The audience erupted in laughter hearing the composed Garten swear, but took note as she shared small business advice.
“Starting small and buying a business already in progress made it possible for me,” Garten said, recalling that she would find herself working many long hours perfecting new recipes. It wasn’t all a piece of cake – Garten was selling food in store and catering, but eventually stopped the latter because it was too draining. After two decades running the Hampton staple, Garten decided to change everything – for the second time.
“I was 50 years old and I thought the best years of my career were over,” Garten, 67, said. “It wasn’t stimulating to me and I tried to figure out what to do next.”
So the Barefoot Contessa sold her store to two employees, bought an office above it, and did nothing for the first time ever.
“Type A people think they can figure out what to do next while they’re doing something, and they can’t,” Garten advised, beaming at the crowd. “An important part of changing and figuring out what to do next is you have to just stop. I had to get good and bored before I could decide what was next – I thought maybe I’ll write a cookbook while I figure it out.”
Garten invested heavily in her first publication, 1999′s “The Barefoot Contessa Cookbook,” by hiring her own photographer and publicist to retain control of the project.
“Marth Stewart said, ‘Go to book stores and ask to sign books,’ so I went to the head of this book store in Newport, California, and said, ‘I’ve written a book, would you like me to sign it?’” The manager agreed, but realized the store had already sold out for the day. “That was the moment I though, ‘Oh, this might work.’”
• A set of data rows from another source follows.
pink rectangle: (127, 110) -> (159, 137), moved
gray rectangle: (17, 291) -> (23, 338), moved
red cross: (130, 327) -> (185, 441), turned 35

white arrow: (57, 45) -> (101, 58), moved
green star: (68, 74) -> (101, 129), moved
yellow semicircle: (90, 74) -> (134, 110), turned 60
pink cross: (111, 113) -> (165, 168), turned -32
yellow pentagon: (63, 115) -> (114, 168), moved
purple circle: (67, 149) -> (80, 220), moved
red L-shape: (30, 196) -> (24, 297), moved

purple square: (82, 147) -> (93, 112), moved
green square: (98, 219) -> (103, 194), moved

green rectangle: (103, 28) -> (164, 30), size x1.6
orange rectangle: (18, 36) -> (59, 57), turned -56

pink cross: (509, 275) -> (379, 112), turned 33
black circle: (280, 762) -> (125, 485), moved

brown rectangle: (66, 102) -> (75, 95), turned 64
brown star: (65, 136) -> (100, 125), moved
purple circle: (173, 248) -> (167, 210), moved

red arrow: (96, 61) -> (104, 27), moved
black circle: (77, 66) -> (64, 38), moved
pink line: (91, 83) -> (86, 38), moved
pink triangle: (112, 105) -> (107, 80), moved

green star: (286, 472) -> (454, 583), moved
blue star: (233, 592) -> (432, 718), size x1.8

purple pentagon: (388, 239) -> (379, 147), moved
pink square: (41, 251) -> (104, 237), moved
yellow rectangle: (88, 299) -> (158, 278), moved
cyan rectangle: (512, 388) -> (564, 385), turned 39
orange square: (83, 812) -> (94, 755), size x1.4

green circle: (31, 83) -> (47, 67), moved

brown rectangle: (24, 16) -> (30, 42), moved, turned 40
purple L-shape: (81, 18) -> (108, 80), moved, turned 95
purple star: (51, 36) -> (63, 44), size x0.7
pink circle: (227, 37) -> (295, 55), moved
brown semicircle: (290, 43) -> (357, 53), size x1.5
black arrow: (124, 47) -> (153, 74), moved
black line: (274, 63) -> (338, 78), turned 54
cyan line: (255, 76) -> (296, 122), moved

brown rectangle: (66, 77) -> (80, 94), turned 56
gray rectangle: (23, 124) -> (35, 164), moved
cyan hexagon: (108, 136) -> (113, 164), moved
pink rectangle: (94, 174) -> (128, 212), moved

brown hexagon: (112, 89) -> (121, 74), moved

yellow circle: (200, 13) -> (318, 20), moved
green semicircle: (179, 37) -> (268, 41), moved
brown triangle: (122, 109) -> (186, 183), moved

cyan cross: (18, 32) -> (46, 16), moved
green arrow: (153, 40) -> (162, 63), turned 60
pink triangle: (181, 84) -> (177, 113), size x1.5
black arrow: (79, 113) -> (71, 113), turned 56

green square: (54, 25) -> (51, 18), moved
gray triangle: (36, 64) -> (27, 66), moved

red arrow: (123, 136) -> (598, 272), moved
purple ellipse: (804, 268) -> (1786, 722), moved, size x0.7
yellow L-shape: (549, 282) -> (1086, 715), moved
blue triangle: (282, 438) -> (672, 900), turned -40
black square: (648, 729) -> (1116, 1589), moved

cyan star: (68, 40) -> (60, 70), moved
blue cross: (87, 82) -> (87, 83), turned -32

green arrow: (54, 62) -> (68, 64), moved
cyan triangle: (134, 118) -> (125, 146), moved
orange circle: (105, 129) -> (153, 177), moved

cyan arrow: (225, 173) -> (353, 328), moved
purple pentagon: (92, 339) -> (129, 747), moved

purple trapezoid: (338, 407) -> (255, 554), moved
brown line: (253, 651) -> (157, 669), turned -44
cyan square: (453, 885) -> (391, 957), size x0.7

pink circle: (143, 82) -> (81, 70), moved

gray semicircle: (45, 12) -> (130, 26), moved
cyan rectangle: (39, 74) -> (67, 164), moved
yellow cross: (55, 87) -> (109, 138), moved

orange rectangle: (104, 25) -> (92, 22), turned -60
From the cookbook, cooking show requests followed. But it was not until 2002 that Garten transitioned from print to small screen. “I just didn’t think I would be good at it. I’d seen Martha [Stewart] and Nigella Lawson and I just never saw myself as a teacher,” recalled Garten, in an important reminder not to underestimate oneself.
Garten, who has published nine recipe books to date, remains modest about her television success: “I do the TV because it’s an important part of the business, but it’s the cookbooks I love writing.”
She reminded the accomplished audience that ‘no’ is a complete sentence and making time for oneself is equally important.
“I think when we’re young we say yes to everything, but when you realize your brand is working, you start making choices,” said Garten, who says she turned down frozen dinner and dog food deals among others because they did not fit with her fun cooking style.
“Oscar Wilde used to say, ‘work is easy, fun is hard’” Garten pointed out. “You know what you need to do for work but it’s the personal life that gets what’s left over, rather than vice versa.”
To avoid burnout, Garten suggests planning downtime a year in advance, and credits these breaks with giving her some of her best ideas. “Jeffrey and I go away two weeks at a time two to three times a year.”
As the conversation came to a close, Garten gave poignant advice to her twenty-something self: “Do what you love. If it’s fun, you’ll be really good at it. And don’t worry so much.”